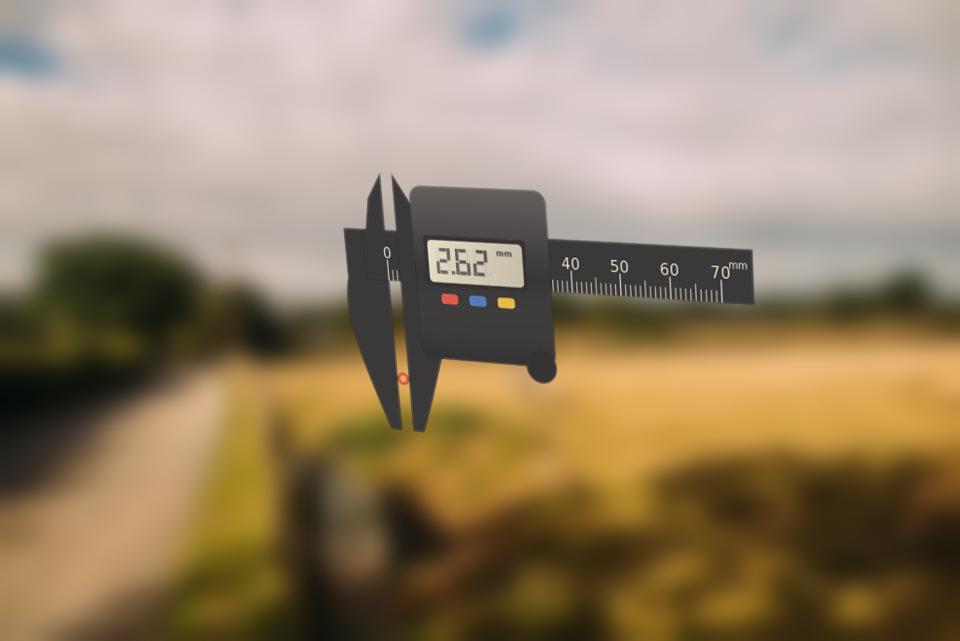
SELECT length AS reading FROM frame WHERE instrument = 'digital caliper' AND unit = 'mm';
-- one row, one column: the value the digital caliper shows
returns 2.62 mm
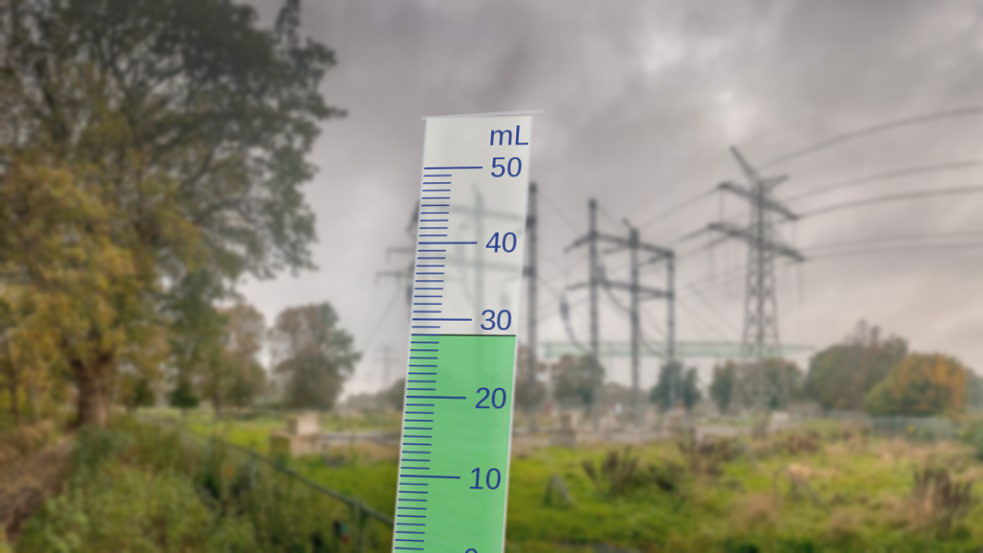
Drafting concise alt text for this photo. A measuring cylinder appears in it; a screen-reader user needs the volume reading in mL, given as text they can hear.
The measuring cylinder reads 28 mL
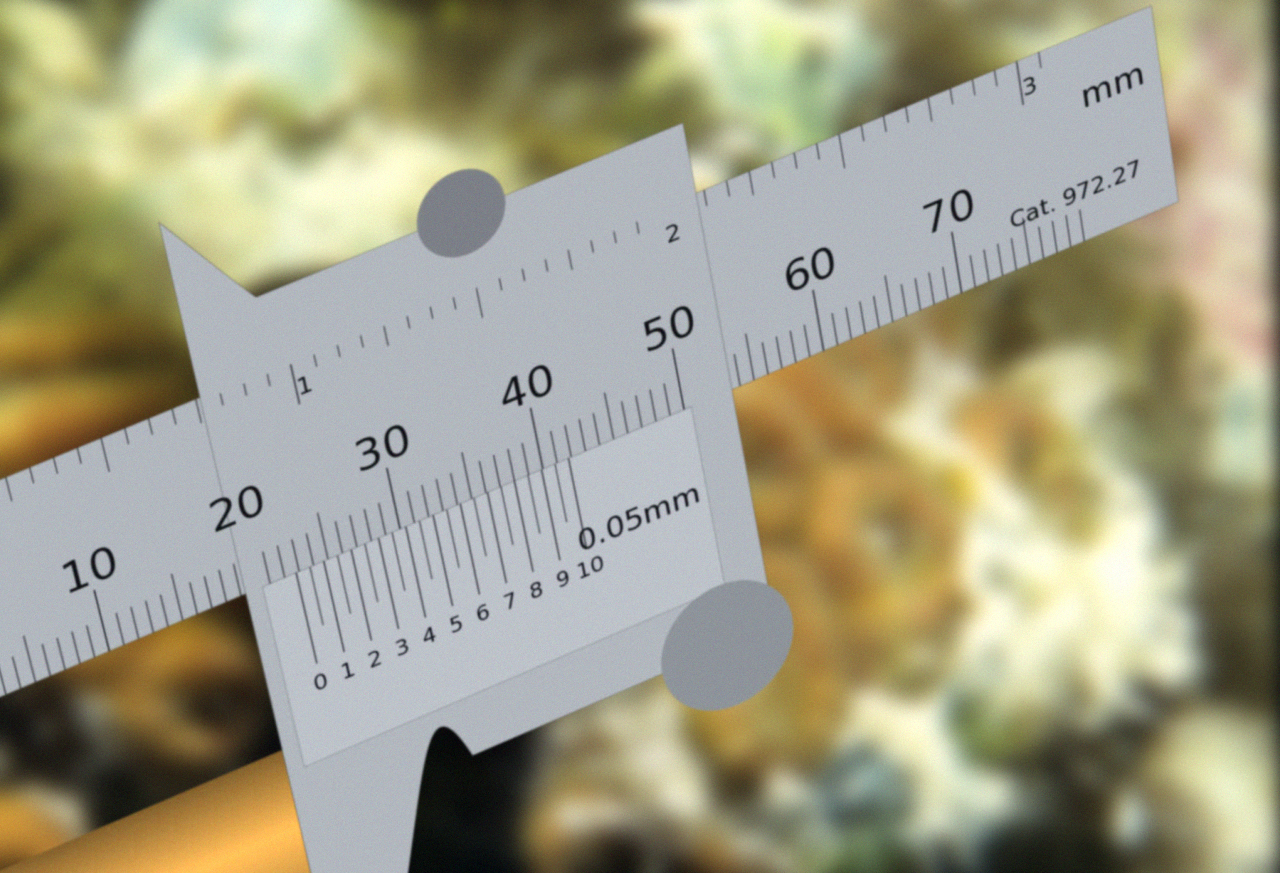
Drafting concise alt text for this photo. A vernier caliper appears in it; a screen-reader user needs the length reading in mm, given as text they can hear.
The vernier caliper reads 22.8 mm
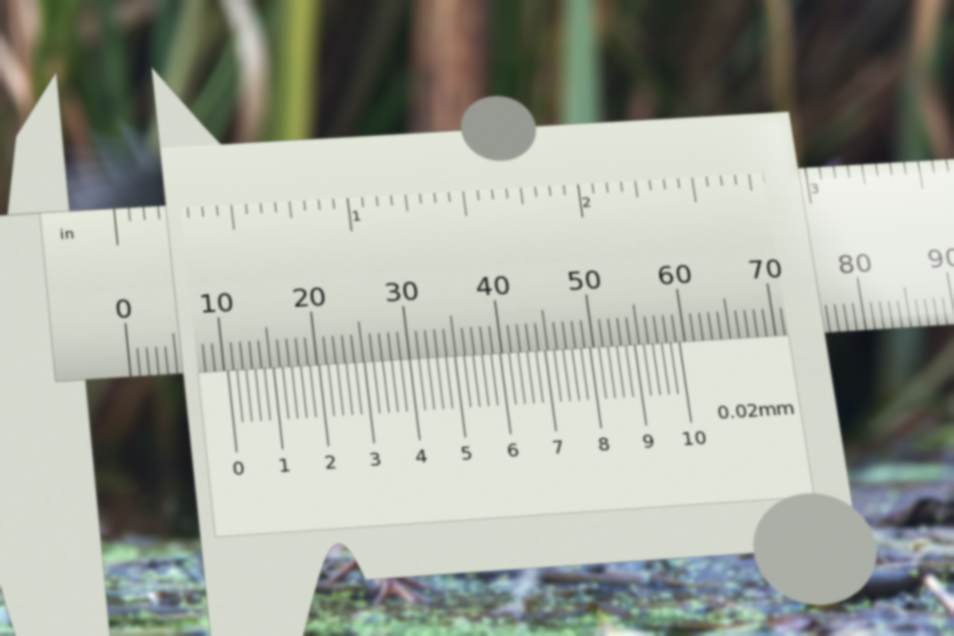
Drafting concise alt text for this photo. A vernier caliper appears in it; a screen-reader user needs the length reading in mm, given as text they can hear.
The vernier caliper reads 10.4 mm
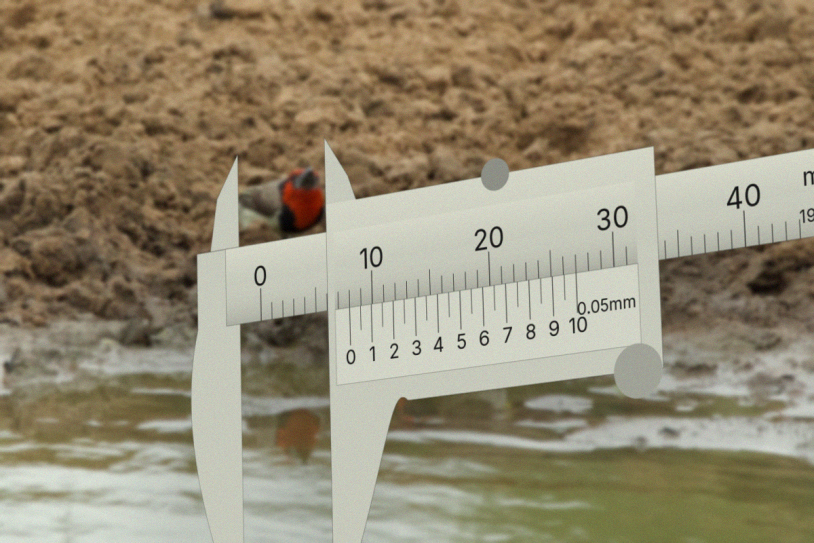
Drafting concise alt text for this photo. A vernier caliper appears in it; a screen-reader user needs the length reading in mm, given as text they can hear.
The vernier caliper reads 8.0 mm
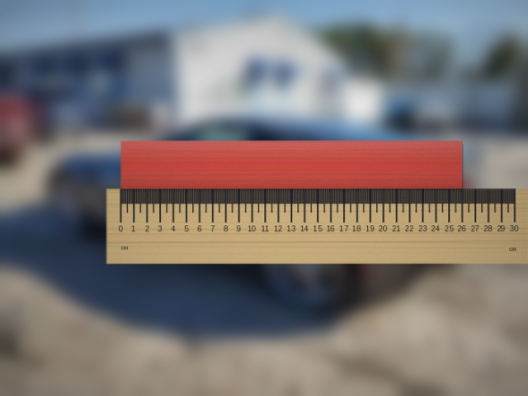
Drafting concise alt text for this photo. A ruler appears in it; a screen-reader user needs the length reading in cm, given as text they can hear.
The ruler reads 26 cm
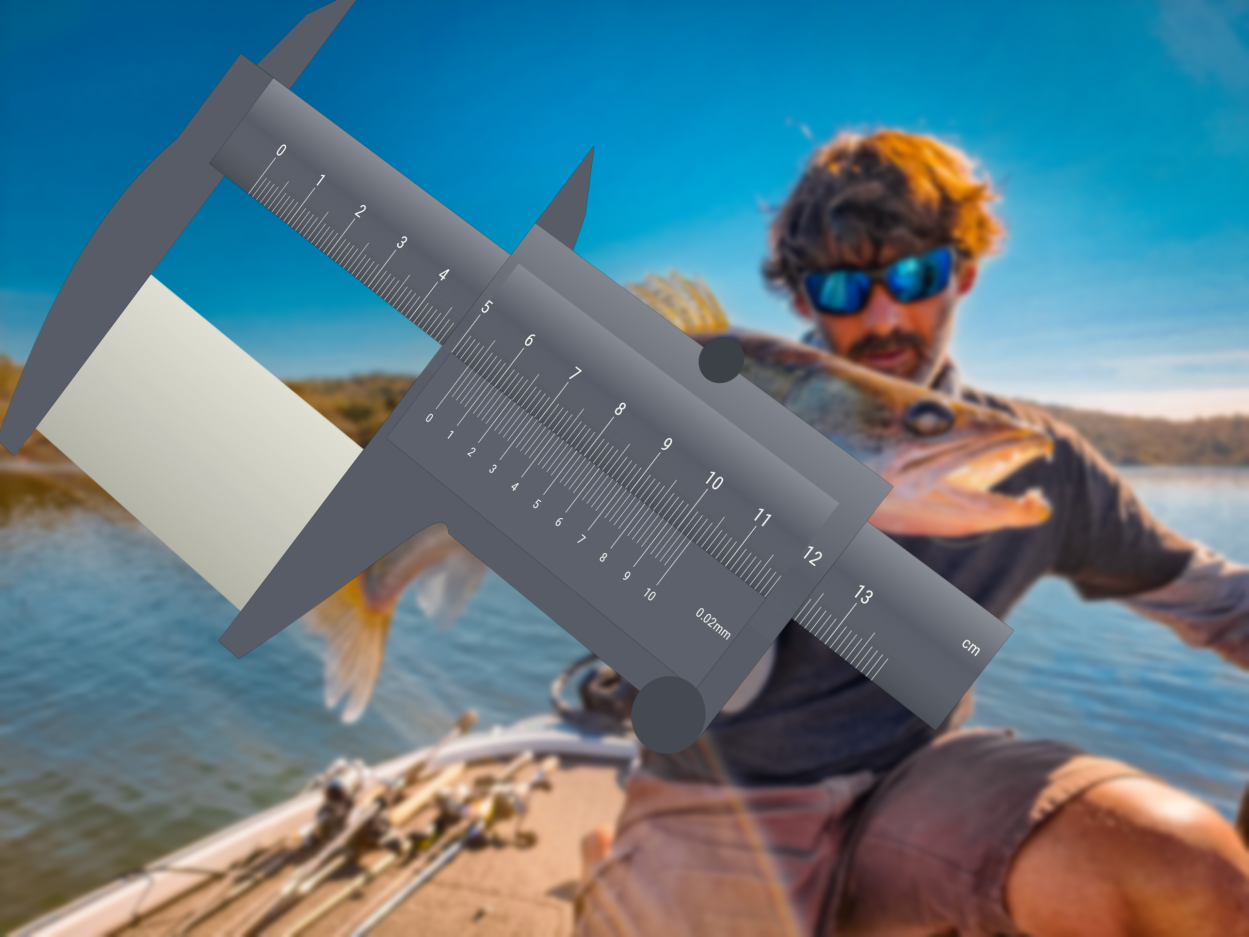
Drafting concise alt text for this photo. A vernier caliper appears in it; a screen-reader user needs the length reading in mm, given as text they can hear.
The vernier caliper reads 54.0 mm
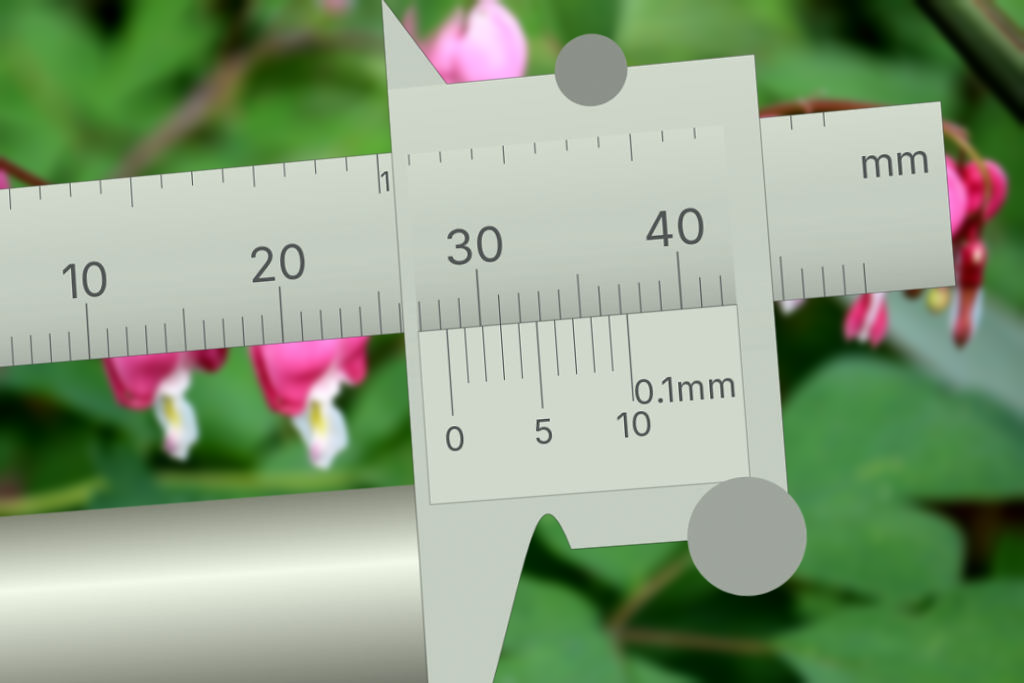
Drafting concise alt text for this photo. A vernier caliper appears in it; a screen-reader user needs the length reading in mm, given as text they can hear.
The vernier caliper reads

● ● ● ● ● ● ●

*Work task:* Rewrite the listing above, replacing every occurrence of "vernier caliper" with "slide caliper" and leaving everything else unchanged. Omit the pictures from your version.

*Result:*
SELECT length AS reading FROM frame WHERE instrument = 'digital caliper' AND unit = 'mm';
-- one row, one column: the value the digital caliper shows
returns 2.62 mm
Drafting concise alt text for this photo. A measuring cylinder appears in it; a screen-reader user needs the volume reading in mL, given as text they can hear.
The measuring cylinder reads 28 mL
Drafting concise alt text for this photo. A slide caliper appears in it; a screen-reader user needs the length reading in mm, given as text they can hear.
The slide caliper reads 22.8 mm
Drafting concise alt text for this photo. A slide caliper appears in it; a screen-reader user needs the length reading in mm, given as text they can hear.
The slide caliper reads 10.4 mm
Drafting concise alt text for this photo. A slide caliper appears in it; a screen-reader user needs the length reading in mm, given as text they can hear.
The slide caliper reads 8.0 mm
Drafting concise alt text for this photo. A ruler appears in it; a screen-reader user needs the length reading in cm, given as text they can hear.
The ruler reads 26 cm
Drafting concise alt text for this photo. A slide caliper appears in it; a screen-reader user needs the length reading in mm, given as text they can hear.
The slide caliper reads 54.0 mm
Drafting concise alt text for this photo. A slide caliper appears in it; a screen-reader user needs the length reading in mm, given as text they can hear.
The slide caliper reads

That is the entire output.